Written by Australian writer Christina Stead and first published in 1940, The Man Who Loved Children is a novel initially set in Sydney, Australia, but the setting was changed to Washington DC to suit an American audience. The novel tells the story of the dysfunctional Pollit family. Father Sam and mother Henrietta, known as Henny, have been married for ten years. Henny is an heiress from a wealthy and influential family. Sam is smart but without the status of his wife. The family is very poor and they rent their home from Henny’s father.

Sam and Henny loathe one another, and their only communication is through their children. They have seven children, six of their own as well as Louisa, Sam’s eleven-year-old daughter from his first marriage. Louisa’s mother died when she was just six months old. Henny is an unpredictable and cruel mother, while Sam, who claims to love them, torments them mercilessly.

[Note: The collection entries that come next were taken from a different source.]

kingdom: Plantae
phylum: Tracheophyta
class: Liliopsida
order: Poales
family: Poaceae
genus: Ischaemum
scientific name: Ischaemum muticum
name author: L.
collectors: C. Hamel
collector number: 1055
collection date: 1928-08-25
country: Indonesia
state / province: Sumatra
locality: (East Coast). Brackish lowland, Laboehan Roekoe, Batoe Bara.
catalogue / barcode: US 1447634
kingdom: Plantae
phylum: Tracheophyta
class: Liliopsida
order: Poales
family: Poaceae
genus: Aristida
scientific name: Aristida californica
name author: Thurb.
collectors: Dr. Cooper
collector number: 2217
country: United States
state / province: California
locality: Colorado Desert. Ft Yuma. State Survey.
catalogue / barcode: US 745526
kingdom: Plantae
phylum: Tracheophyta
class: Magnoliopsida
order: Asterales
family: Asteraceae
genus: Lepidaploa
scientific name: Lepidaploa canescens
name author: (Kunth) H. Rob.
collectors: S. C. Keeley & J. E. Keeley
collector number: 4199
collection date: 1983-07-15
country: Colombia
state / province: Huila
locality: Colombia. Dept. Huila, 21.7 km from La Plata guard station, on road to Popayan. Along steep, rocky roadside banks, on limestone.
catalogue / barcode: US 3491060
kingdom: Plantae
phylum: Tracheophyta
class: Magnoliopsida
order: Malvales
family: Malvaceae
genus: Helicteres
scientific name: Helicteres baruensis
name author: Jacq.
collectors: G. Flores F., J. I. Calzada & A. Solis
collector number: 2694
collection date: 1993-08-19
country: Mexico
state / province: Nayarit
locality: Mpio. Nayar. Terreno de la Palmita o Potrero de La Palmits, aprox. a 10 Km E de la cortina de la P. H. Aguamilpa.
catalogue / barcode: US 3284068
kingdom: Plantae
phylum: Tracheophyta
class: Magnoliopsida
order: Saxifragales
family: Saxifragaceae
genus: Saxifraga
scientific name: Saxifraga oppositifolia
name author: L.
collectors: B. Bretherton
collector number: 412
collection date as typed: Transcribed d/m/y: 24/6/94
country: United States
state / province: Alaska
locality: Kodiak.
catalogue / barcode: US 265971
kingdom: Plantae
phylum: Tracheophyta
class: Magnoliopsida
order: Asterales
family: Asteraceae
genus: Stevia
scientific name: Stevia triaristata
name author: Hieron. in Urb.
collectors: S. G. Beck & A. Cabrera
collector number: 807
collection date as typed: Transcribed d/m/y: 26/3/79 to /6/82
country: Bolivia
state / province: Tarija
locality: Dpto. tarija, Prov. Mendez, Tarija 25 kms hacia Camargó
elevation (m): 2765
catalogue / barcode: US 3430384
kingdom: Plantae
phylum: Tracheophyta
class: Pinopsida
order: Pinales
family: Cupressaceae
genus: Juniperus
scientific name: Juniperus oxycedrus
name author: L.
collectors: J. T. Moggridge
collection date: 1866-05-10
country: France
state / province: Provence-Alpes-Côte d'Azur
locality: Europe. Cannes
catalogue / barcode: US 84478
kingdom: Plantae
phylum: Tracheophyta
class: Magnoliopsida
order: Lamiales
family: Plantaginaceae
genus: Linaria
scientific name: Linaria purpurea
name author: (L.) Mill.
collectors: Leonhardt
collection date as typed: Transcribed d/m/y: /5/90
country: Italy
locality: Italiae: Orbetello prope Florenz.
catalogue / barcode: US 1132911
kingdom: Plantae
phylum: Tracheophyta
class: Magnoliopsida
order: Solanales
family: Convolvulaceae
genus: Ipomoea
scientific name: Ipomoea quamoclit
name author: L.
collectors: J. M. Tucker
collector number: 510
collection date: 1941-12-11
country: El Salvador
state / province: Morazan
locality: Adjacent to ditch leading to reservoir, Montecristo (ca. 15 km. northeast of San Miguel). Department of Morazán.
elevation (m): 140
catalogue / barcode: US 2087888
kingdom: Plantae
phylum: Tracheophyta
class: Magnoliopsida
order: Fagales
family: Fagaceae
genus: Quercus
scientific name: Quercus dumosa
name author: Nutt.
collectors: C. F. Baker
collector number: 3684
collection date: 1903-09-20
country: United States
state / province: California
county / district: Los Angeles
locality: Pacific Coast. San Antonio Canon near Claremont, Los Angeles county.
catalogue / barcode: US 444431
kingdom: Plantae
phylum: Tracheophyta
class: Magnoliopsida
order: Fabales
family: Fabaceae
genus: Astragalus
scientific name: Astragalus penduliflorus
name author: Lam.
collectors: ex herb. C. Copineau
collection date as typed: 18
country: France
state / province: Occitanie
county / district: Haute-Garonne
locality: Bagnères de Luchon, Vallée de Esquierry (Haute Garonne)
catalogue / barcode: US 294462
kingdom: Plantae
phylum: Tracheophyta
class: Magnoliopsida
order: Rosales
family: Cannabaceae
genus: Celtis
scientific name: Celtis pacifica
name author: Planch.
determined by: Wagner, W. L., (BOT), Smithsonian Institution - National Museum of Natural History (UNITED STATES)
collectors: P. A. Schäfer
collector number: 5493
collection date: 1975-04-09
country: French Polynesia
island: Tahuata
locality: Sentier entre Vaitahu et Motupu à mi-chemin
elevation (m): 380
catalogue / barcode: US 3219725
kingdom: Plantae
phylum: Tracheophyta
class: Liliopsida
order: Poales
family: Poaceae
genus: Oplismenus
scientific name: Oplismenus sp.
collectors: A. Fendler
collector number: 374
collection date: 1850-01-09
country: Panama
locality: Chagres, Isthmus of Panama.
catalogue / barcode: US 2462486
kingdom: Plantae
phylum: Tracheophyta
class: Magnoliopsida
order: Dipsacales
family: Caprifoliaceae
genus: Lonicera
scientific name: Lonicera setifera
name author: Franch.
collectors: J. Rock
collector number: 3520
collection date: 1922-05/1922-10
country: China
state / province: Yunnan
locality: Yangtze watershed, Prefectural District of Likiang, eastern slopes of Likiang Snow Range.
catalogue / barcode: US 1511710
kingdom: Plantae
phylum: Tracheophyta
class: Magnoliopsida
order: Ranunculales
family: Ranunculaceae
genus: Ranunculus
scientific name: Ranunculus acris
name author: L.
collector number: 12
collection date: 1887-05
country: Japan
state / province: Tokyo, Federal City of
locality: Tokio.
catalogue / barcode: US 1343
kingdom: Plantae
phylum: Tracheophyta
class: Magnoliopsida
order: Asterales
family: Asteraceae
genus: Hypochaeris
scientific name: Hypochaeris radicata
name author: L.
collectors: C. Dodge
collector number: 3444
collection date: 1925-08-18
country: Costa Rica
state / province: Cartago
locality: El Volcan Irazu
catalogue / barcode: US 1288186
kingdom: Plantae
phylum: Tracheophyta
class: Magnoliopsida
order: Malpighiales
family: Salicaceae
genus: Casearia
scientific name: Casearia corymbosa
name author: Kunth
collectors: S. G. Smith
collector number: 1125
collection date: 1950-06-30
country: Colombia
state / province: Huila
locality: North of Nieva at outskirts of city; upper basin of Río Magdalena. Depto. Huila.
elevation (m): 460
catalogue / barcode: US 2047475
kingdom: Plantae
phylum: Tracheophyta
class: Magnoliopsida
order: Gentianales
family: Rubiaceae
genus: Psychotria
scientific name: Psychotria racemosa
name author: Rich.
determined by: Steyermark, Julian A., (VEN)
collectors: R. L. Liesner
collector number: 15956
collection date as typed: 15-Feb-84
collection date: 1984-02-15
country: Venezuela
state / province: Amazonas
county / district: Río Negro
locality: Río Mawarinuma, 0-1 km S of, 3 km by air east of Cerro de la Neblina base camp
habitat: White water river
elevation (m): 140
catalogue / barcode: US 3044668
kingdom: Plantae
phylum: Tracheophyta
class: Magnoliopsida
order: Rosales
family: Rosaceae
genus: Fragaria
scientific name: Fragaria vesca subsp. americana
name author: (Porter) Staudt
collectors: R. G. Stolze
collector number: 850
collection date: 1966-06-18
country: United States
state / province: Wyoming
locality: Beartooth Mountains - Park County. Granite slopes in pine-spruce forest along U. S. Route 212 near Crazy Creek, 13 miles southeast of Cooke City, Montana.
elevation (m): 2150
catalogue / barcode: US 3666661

The novel opens in 1936 and follows the family over a period of several years. Not long after the birth of their child Charles, Henny’s father dies. He has spent all his money, leaving nothing for Henny in his will. Their house needs to be sold in order to pay off his debts. The family moves to a run-down house in a low-income area, and Sam is suspended from work. Sam resolves to work on the house with the help of the children. Despite encouraging them to be “splendid men and women,” he bullies them regularly.

Louisa, thinking the only way to escape is to kill Sam and Henny, puts cyanide in their morning tea. Henny drinks the tea and dies. Sam does not, and he proceeds to get a job at a radio station. Louisa tells him that she planned to kill him as well as Henny. At age fourteen, she leaves to start a new life.